The country in Europe with the best results in PISA tests launch a program to provide students with skills


Artificial intelligence, photo: shutterstock
Estonia annestrates a national initiative called Leap, who will equip students and teachers with “world artificial tools and skills,” The Guardian reports.
Currently, the Baltic State negotiates with Openai to obtain the necessary licenses for each student to have an AI account, in an effort to make Estonia a test laboratory for artificial intelligence in schools. The goal is to provide free access to the top learning tools for 58,000 students and 5,000 teachers by 2027. The process must start in September with young people aged 16 and 17.
The Baltic Country, which has a population of 1.4 million inhabitants, is the most efficient European state within the program of the organization for cooperation and economic development for the international evaluation of students (PISA tests).

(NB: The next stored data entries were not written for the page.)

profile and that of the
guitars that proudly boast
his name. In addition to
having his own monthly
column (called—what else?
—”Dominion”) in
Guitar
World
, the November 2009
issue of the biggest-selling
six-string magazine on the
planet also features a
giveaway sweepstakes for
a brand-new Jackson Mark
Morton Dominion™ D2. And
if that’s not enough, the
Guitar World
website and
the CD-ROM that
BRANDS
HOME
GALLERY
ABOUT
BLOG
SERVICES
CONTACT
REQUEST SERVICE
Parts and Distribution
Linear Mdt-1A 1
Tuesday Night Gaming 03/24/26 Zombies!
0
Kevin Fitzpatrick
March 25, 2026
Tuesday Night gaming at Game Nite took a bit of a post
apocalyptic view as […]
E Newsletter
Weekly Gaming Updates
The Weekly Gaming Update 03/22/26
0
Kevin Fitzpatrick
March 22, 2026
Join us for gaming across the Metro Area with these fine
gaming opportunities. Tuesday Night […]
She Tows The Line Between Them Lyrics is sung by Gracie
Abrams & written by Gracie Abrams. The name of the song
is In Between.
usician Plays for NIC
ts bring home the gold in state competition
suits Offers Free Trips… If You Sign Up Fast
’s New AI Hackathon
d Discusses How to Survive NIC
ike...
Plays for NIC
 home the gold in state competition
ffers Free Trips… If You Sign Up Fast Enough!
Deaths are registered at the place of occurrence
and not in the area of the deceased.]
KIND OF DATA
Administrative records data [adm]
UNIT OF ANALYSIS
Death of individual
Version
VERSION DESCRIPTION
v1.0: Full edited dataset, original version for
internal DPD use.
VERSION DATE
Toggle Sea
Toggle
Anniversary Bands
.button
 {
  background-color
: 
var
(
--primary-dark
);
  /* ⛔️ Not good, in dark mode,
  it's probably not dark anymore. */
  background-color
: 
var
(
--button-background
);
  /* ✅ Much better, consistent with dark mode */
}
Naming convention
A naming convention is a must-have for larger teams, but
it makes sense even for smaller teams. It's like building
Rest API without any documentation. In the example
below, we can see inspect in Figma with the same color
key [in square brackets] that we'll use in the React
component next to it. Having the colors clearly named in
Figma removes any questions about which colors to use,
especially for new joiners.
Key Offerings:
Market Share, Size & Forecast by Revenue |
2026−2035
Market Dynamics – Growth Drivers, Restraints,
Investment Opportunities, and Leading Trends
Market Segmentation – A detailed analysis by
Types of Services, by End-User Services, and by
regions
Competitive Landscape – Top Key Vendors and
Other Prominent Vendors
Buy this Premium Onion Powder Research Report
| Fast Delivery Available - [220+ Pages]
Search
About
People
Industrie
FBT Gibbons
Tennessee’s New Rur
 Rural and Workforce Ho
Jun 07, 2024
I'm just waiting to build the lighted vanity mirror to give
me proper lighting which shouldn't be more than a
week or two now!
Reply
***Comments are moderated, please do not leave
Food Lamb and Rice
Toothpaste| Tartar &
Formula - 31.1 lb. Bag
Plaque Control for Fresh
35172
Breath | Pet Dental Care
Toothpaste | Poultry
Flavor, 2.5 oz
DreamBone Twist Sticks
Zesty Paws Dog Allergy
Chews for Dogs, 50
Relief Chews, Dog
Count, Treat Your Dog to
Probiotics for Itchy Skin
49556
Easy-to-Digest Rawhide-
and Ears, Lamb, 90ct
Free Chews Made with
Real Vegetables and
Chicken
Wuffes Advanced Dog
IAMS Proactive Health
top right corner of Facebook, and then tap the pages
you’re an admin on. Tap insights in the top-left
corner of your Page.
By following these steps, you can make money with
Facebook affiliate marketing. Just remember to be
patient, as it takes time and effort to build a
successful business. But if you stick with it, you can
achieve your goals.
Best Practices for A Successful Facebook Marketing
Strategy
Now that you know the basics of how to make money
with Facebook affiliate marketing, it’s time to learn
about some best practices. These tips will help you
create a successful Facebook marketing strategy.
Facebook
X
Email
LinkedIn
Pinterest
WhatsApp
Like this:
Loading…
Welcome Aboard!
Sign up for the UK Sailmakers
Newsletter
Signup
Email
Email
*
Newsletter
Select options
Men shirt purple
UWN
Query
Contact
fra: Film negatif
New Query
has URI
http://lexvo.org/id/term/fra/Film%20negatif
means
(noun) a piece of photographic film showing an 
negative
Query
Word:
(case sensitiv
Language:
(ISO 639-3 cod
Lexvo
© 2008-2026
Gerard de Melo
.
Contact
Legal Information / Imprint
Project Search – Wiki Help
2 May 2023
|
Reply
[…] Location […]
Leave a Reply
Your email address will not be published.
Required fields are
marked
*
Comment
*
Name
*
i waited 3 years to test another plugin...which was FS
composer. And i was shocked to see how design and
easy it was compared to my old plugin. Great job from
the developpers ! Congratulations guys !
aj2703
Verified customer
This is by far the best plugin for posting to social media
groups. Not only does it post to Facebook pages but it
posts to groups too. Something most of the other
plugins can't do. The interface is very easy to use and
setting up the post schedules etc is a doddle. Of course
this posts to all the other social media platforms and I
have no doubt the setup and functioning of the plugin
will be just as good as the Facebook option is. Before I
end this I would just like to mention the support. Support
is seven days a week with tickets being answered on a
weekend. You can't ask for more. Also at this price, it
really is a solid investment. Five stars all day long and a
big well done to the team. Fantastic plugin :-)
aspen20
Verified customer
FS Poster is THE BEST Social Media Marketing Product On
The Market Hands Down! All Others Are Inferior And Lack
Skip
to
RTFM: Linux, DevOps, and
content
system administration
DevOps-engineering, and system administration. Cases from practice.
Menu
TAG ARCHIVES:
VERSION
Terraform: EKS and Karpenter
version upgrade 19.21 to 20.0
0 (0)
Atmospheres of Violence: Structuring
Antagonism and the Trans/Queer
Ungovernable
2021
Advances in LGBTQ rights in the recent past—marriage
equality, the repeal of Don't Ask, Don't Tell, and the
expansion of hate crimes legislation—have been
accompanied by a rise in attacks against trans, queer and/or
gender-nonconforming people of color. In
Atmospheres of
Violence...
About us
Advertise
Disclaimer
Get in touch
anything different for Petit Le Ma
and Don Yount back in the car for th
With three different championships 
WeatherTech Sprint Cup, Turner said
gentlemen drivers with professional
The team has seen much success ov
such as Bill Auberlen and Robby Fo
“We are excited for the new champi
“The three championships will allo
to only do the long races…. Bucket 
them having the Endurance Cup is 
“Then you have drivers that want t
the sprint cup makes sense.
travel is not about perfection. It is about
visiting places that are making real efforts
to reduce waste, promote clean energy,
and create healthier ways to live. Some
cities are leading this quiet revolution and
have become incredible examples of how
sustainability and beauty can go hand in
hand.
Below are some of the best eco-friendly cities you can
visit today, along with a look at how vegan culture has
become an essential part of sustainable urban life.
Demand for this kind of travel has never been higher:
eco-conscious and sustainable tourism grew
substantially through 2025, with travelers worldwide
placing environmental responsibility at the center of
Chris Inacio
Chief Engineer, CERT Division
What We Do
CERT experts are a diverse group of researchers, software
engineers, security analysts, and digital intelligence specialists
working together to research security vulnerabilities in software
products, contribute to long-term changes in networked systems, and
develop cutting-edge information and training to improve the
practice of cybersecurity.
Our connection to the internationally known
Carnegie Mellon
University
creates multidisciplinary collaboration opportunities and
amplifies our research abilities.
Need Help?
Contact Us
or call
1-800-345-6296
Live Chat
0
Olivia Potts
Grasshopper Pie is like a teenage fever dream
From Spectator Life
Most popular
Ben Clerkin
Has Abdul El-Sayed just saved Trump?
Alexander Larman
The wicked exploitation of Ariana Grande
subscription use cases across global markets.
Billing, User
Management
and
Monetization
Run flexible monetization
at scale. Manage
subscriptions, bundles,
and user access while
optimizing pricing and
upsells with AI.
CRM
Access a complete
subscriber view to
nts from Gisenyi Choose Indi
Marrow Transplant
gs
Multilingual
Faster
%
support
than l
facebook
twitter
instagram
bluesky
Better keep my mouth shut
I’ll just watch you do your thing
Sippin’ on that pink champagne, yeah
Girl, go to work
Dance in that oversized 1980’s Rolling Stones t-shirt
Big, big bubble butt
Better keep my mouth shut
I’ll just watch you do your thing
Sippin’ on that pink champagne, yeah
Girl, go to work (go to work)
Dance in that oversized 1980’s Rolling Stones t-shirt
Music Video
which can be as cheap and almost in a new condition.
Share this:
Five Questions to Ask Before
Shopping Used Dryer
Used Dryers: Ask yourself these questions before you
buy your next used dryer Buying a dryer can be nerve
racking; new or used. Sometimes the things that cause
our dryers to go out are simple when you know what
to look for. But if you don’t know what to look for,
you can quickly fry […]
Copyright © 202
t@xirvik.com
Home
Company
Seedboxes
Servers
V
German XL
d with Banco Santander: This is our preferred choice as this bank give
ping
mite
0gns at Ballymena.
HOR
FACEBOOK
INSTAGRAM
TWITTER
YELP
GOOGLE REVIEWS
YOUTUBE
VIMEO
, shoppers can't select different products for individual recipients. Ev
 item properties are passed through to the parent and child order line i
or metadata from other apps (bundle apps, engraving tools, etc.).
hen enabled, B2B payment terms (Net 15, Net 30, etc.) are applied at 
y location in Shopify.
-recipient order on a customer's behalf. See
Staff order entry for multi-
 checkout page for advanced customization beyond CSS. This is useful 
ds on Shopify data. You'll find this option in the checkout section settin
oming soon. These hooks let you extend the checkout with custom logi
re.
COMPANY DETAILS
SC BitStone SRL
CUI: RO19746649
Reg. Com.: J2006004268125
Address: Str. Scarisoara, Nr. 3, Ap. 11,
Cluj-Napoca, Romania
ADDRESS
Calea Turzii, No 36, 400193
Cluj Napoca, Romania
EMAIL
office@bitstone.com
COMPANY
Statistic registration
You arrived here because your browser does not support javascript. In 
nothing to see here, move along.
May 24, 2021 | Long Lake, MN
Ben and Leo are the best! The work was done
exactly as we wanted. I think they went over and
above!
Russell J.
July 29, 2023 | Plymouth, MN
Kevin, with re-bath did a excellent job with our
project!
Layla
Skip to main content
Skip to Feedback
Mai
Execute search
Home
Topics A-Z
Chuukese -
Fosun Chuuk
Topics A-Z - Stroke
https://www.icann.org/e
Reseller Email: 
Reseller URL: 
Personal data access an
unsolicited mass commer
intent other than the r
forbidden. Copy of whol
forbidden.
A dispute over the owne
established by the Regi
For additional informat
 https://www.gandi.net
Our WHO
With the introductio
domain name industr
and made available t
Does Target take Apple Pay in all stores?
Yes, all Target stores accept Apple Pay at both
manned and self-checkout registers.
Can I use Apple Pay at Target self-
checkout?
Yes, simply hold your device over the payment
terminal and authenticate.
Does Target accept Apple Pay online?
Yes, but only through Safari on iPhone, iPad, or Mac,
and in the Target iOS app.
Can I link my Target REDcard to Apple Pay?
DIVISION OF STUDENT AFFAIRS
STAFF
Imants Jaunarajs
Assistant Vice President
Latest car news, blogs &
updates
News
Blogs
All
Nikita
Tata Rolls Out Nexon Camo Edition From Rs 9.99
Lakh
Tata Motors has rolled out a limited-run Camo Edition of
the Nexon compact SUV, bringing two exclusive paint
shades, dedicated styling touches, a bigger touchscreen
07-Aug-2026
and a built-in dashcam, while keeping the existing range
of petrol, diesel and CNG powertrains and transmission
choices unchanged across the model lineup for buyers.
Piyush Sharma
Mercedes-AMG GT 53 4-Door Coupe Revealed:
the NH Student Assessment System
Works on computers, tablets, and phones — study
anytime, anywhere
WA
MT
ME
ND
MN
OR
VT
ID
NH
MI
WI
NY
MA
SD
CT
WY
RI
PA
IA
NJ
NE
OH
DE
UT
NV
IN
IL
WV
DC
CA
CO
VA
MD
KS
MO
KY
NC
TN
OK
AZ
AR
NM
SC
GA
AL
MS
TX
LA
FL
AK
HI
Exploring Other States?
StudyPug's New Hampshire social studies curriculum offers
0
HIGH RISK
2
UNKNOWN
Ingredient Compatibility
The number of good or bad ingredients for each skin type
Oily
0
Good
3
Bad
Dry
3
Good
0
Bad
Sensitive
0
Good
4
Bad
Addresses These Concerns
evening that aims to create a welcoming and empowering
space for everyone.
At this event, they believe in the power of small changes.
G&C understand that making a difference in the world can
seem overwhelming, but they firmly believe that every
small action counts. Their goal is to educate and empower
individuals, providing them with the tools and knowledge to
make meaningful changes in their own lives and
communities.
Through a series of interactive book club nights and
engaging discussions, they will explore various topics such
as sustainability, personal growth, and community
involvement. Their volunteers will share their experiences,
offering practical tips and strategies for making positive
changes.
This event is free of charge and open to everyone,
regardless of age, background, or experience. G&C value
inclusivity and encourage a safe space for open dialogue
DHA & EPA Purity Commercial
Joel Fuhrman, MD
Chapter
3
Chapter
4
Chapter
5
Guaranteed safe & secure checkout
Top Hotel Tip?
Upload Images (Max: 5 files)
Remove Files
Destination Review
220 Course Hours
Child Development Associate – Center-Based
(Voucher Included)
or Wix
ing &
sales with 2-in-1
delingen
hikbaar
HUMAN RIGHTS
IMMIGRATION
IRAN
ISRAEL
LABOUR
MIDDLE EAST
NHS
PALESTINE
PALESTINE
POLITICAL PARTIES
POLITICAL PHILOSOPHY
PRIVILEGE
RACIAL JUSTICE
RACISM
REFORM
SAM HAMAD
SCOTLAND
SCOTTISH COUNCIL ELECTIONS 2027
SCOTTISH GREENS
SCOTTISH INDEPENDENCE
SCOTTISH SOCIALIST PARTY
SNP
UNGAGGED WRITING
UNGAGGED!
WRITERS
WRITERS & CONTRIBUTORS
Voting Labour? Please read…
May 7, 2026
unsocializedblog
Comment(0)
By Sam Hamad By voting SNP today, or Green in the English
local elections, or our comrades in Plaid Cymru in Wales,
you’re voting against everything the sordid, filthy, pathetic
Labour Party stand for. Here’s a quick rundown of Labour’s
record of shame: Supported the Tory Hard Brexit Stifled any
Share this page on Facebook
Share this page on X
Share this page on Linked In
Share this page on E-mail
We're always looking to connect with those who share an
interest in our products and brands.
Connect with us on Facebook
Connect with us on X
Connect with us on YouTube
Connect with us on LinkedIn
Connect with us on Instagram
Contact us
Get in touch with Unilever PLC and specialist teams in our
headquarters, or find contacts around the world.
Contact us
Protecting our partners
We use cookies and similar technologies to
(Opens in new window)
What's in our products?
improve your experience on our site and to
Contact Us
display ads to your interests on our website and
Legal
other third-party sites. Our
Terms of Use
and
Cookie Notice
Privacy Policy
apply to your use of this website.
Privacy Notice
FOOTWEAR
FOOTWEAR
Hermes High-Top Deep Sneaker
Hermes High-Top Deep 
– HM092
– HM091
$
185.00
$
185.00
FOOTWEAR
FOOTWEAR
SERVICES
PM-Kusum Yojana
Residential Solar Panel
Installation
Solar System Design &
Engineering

In the most recent round of Pisa tests, which took place in 2022 and whose results were published a year later, Estonia ranked first in Europe in mathematics, sciences and creative thinking and second after Ireland at reading. Former part of the Soviet Union, Estonia now outclasses countries with a much larger population and larger budgets.
There are several reasons for Estonia's success, according to The Guardian, calling on digital tools in schools being one of the characteristics that differentiate it from the rest of Europe. While England and other countries restrict the use of the phone in school because they undermine concentration and mental health, Estonia teachers actively encourage students to use the phone as a learning tool.
Based on the AI LEAP program, teachers will be trained in the field of technology, focusing on self-learning and digital ethics and giving priority to educational equity and literacy in the field. Officials say that Estonia will become “one of the most intelligent nations that use artificial intelligence, not just the most saturated technology.”
“I know the skepticism and prudence of most European countries on screens, mobile phones and technology. The thing is that, in the case of Estonia, the society in general is much more open and prone to the use of digital tools and services. Teachers are not different,” said Kristina Kallas, Estonian Minister of Education and Research. World education.
Instead of trying to resist new technologies, Estonia hugged them. In 1997, within the Tiigrihüpe program (Tiger's jump), huge investments were made in computers and network infrastructure. All schools were quickly connected to the Internet. Now, smartphones and artificial intelligence are considered the next step.
Kallas described the programs as a revolution of artificial intelligence that involves the end of the essays for homework, a renunciation of the learning model memorizing/repeat/application that has been based for hundreds of years and a transition to oral exams. The challenge is to develop higher cognitive skills among young people, because artificial intelligence can do the rest better and faster.